Academic Honesty and Integrity

The New School views "academic honesty and integrity" as the duty of every member of an academic community to claim authorship for his or her own work and only for that work, and to recognize the contributions of others accurately and completely. This obligation is fundamental to the integrity of intellectual debate, and creative and academic pursuits. Academic honesty and integrity includes accurate use of quotations, as well as appropriate and explicit citation of sources in instances of paraphrasing and describing ideas, or reporting on research findings or any aspect of the work of others (including that of faculty members and other students). Academic dishonesty results from infractions of this "accurate use". The standards of academic honesty and integrity, and citation of sources, apply to all forms of academic work, including submissions of drafts of final papers or projects. All members of the University community are expected to conduct themselves in accord with the standards of academic honesty and integrity. Please see the complete policy in the Parsons Catalog. It is the responsibility of students to learn the procedures specific to their discipline for correctly and appropriately differentiating their own work from that of others. Compromising your academic integrity may lead to serious consequences, including (but not limited to) one or more of the following: failure of the assignment, failure of the course, academic warning, disciplinary probation, suspension from the university, or dismissal from the university.

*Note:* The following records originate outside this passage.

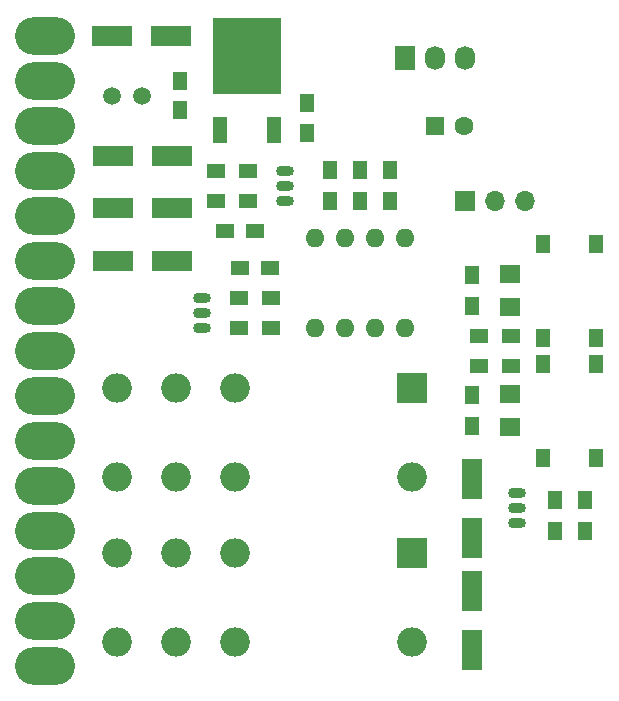
<source format=gbr>
G04 #@! TF.GenerationSoftware,KiCad,Pcbnew,(5.99.0-218-g4a79b08ca)*
G04 #@! TF.CreationDate,2019-10-24T17:32:45-07:00*
G04 #@! TF.ProjectId,RCSMCtrl,5243534d-4374-4726-9c2e-6b696361645f,NC*
G04 #@! TF.SameCoordinates,Original*
G04 #@! TF.FileFunction,Soldermask,Top*
G04 #@! TF.FilePolarity,Negative*
%FSLAX46Y46*%
G04 Gerber Fmt 4.6, Leading zero omitted, Abs format (unit mm)*
G04 Created by KiCad (PCBNEW (5.99.0-218-g4a79b08ca)) date 2019-10-24 17:32:45*
%MOMM*%
%LPD*%
G04 APERTURE LIST*
%ADD10R,1.250000X1.500000*%
%ADD11O,1.700000X1.700000*%
%ADD12R,1.700000X1.700000*%
%ADD13C,1.600000*%
%ADD14R,1.600000X1.600000*%
%ADD15R,2.500000X2.500000*%
%ADD16O,2.500000X2.500000*%
%ADD17O,5.080000X3.175000*%
%ADD18R,1.500000X1.250000*%
%ADD19C,1.501140*%
%ADD20R,1.800860X3.500120*%
%ADD21R,3.500120X1.800860*%
%ADD22R,1.800860X1.597660*%
%ADD23O,1.600000X1.600000*%
%ADD24R,1.727200X2.032000*%
%ADD25O,1.727200X2.032000*%
%ADD26O,1.501140X0.899160*%
%ADD27R,1.300000X1.500000*%
%ADD28R,1.500000X1.300000*%
%ADD29R,1.300000X1.550000*%
%ADD30R,5.800000X6.400000*%
%ADD31R,1.200000X2.200000*%
G04 APERTURE END LIST*
D10*
X112395000Y-57765000D03*
X112395000Y-55265000D03*
D11*
X141605000Y-65405000D03*
X139065000Y-65405000D03*
D12*
X136525000Y-65405000D03*
D13*
X136485000Y-59055000D03*
D14*
X133985000Y-59055000D03*
D15*
X132080000Y-81280000D03*
D16*
X117080000Y-81280000D03*
X112080000Y-81280000D03*
X107080000Y-81280000D03*
X107080000Y-88780000D03*
X112080000Y-88780000D03*
X117080000Y-88780000D03*
X132080000Y-88780000D03*
D17*
X100965000Y-51435000D03*
X100965000Y-55245000D03*
X100965000Y-59055000D03*
X100965000Y-62865000D03*
X100965000Y-66675000D03*
X100965000Y-70485000D03*
X100965000Y-74295000D03*
X100965000Y-78105000D03*
X100965000Y-81915000D03*
X100965000Y-85725000D03*
X100965000Y-89535000D03*
X100965000Y-93345000D03*
X100965000Y-97155000D03*
X100965000Y-100965000D03*
X100965000Y-104775000D03*
D18*
X116225000Y-67945000D03*
X118725000Y-67945000D03*
D19*
X106680000Y-56515000D03*
X109220000Y-56515000D03*
D10*
X123190000Y-59670000D03*
X123190000Y-57170000D03*
D18*
X119995000Y-71120000D03*
X117495000Y-71120000D03*
D20*
X137160000Y-103464360D03*
X137160000Y-98465640D03*
X137160000Y-93939360D03*
X137160000Y-88940640D03*
D21*
X106720640Y-61595000D03*
X111719360Y-61595000D03*
X111678720Y-51435000D03*
X106680000Y-51435000D03*
D22*
X140335000Y-71605140D03*
X140335000Y-74444860D03*
X140335000Y-81765140D03*
X140335000Y-84604860D03*
D21*
X106720640Y-66040000D03*
X111719360Y-66040000D03*
X106720640Y-70485000D03*
X111719360Y-70485000D03*
D23*
X123825000Y-76200000D03*
X126365000Y-76200000D03*
X128905000Y-76200000D03*
X131445000Y-76200000D03*
X131445000Y-68580000D03*
X128905000Y-68580000D03*
X126365000Y-68580000D03*
X123825000Y-68580000D03*
D24*
X131445000Y-53340000D03*
D25*
X133985000Y-53340000D03*
X136525000Y-53340000D03*
D26*
X140970000Y-91440000D03*
X140970000Y-92710000D03*
X140970000Y-90170000D03*
X121285000Y-64135000D03*
X121285000Y-65405000D03*
X121285000Y-62865000D03*
X114300000Y-74930000D03*
X114300000Y-73660000D03*
X114300000Y-76200000D03*
D27*
X144145000Y-93425000D03*
X144145000Y-90725000D03*
D28*
X118190000Y-62865000D03*
X115490000Y-62865000D03*
D27*
X146685000Y-90725000D03*
X146685000Y-93425000D03*
D28*
X118190000Y-65405000D03*
X115490000Y-65405000D03*
D27*
X125095000Y-62785000D03*
X125095000Y-65485000D03*
X127635000Y-65485000D03*
X127635000Y-62785000D03*
X137160000Y-74375000D03*
X137160000Y-71675000D03*
D28*
X137715000Y-76835000D03*
X140415000Y-76835000D03*
D27*
X137160000Y-84535000D03*
X137160000Y-81835000D03*
D28*
X137715000Y-79375000D03*
X140415000Y-79375000D03*
D27*
X130175000Y-62785000D03*
X130175000Y-65485000D03*
D28*
X120095000Y-73660000D03*
X117395000Y-73660000D03*
X120095000Y-76200000D03*
X117395000Y-76200000D03*
D29*
X147665000Y-77000000D03*
X143165000Y-77000000D03*
X143165000Y-69050000D03*
X147665000Y-69050000D03*
X147665000Y-87160000D03*
X143165000Y-87160000D03*
X143165000Y-79210000D03*
X147665000Y-79210000D03*
D16*
X132080000Y-102750000D03*
X117080000Y-102750000D03*
X112080000Y-102750000D03*
X107080000Y-102750000D03*
X107080000Y-95250000D03*
X112080000Y-95250000D03*
X117080000Y-95250000D03*
D15*
X132080000Y-95250000D03*
D30*
X118110000Y-53145000D03*
D31*
X120390000Y-59445000D03*
X115830000Y-59445000D03*
M02*

</source>
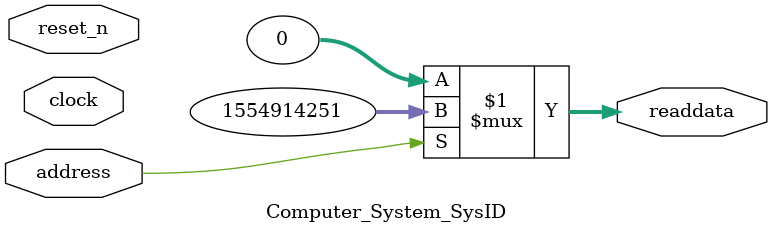
<source format=v>



// synthesis translate_off
`timescale 1ns / 1ps
// synthesis translate_on

// turn off superfluous verilog processor warnings 
// altera message_level Level1 
// altera message_off 10034 10035 10036 10037 10230 10240 10030 

module Computer_System_SysID (
               // inputs:
                address,
                clock,
                reset_n,

               // outputs:
                readdata
             )
;

  output  [ 31: 0] readdata;
  input            address;
  input            clock;
  input            reset_n;

  wire    [ 31: 0] readdata;
  //control_slave, which is an e_avalon_slave
  assign readdata = address ? 1554914251 : 0;

endmodule



</source>
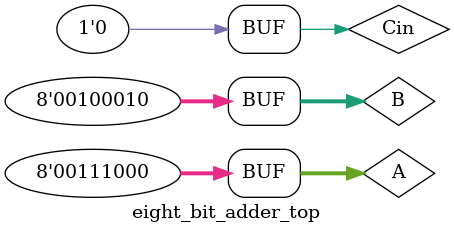
<source format=v>
module eight_bit_adder_top;
    reg [7:0] A;
    reg [7:0] B;
    reg Cin;

    wire [7:0] Sum;
    wire Carry;
    eight_bit_adder Adder(A, B, Cin, Sum, Carry);

    always @(A or B or Cin or Sum or Carry) begin
        $display("At time = %d, the inputs are = %d and %d and the carry_input is %d and the sum = %d, carry_out = %d",$time, A, B, Cin, Sum, Carry);
    end
/*
    initial begin
        #50
        $finish;
    end
*/
    initial begin
        A = 0; B = 1; Cin = 0;
        #2
        A = 2; B = 4; Cin = 0;
        #2
        A = 3; B = 5; Cin = 1;
        #2
        A = 30; B = 51; Cin = 1;
        #2
        A = 13; B = 25; Cin = 1;
        #2
        A = 45; B = 5; Cin = 0;
        #2
        A = 56; B = 12; Cin = 1;
        #2
        A = 17; B = 24; Cin = 0;
        #2
        A = 12; B = 72; Cin = 1;
        #2
        A = 111; B = 25; Cin = 0;
        #2
        A = 56; B = 34; Cin = 0;
    end
endmodule
//To run the simulation write `iverilog A1Q1_eight_bit_adder_top.v A1Q1_eight_bit_adder.v A1Q1_one_bit_full_adder.v` in 
// terminal and then `./a.out` in terminal to get the output. If we include the files then syntax may be different to run.

</source>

Student Disability Services

In keeping with the University’s policy of providing equal access for students with disabilities, any student with a disability who needs academic accommodations is welcome to meet with me privately. All conversations will be kept confidential. Students requesting any accommodations will also need to meet with Jason Luchs in the Office of Student Disability Services, who will conduct an intake, and if appropriate, provide an academic accommodation notification letter to you to bring to me. SDS assists students with disabilities in need of academic and programmatic accommodations as required by the Americans with Disabilities Act of 1990 (ADA) and Section 504 of the Federal Rehabilitation Act of 1973.